I am making you dinner and laughing at a joke you tell. I am shrieking as you chase me into another room. I am sighing as you lift me against a wall. I am melting as you kiss me…all…down…my…chest. I am whispering your name.
But, I am also crying silently while we make love and then turning away when you discover the tears.
I am in the past, the present, and the future. Mixed up and jumbled until I can’t tell which way is up. I am drowning in your love because I can’t find the surface. You are the best and the worst I have ever known. I keep leaving but the path always returns to you. Until, I can’t remember why I ever left in the first place.
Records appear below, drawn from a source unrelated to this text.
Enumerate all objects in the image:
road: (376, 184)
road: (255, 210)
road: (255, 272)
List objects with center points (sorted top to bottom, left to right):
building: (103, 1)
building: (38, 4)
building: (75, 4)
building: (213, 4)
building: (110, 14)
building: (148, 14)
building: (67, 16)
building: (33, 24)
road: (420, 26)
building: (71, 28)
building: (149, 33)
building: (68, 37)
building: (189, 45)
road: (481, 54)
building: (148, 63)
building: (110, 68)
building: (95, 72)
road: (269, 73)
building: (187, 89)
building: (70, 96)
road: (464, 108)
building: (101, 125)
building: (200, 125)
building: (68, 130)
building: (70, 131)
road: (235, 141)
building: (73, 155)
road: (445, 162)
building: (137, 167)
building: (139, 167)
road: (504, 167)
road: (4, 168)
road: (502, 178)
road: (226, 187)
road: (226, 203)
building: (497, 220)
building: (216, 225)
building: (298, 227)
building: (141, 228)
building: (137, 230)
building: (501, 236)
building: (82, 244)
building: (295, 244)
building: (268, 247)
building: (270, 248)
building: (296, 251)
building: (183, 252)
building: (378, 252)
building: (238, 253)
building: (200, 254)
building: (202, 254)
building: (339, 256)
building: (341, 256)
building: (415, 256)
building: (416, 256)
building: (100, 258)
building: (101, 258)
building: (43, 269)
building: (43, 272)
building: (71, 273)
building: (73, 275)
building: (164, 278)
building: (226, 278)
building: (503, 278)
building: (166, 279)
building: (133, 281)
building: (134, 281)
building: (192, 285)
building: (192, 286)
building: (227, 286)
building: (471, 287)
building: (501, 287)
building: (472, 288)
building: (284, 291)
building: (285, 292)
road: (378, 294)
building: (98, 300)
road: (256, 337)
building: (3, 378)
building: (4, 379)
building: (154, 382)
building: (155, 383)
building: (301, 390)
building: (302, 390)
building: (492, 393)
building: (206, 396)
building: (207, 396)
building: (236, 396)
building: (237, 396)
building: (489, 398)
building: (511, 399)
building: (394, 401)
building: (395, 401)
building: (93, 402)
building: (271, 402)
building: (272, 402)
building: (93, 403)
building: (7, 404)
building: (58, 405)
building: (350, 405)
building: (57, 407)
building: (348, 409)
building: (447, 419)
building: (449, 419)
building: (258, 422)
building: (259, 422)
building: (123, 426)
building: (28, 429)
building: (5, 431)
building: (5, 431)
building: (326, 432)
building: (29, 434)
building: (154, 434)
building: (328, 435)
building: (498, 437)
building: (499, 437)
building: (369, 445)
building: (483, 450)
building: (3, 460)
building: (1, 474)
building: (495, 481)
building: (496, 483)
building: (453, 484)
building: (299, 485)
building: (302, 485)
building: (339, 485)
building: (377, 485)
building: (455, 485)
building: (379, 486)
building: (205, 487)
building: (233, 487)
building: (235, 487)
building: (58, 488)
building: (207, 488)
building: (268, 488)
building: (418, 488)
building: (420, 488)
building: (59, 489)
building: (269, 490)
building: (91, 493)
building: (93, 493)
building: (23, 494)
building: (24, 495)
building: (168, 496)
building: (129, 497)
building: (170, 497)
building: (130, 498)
He was engaged when I met him. He had just asked V (she had once been his high school sweetheart) to marry him over dinner with a ring she had picked out herself. He told me because I asked him (I am deeply interested in real life love stories). We worked together at a video store. For me it was a part time job with easy access to time wasting material. For him it was a means for extra money while he made his way through student and substitute teaching. I wasn’t particularly attracted to him at first; I had a boyfriend and things were going well, at the time. But, I flirted anyway (because that’s what I do). We became friends.
The trouble started when I suggested we exchange books. I was horrified that he had never read The Hitchhiker’s Guide to the Galaxy because the humour reminded me so much of his own. That started a back-and-forth exchange of novels which became an exchange of inside-jokes which morphed somewhere along the line into one step short of an affair.
I used to live for the nights we worked together; the brush of his hand against mine. I flirted recklessly, without heed, without any sense of responsibility for his relationship or my own.
Then one night on a drunken staff outing we found ourselves at the bar: touching, laughing, bantering. I pulled him into an empty stairwell and changed both our lives. It didn’t matter that he was planning an increasingly frustrating wedding or that I was on my way to Florida with my boyfriend. All that mattered was that in the moment he was the perfect man for me. So I kissed him. Long and deep and everlasting. Beautiful Gobstopper kisses.
Afterwards, I couldn’t believe what I had done. He disappeared and I was left searching for my jacket with the help of his brother, J. I felt like a sinking ship, desperate to hold on to anything that might float. So I made out with him, too.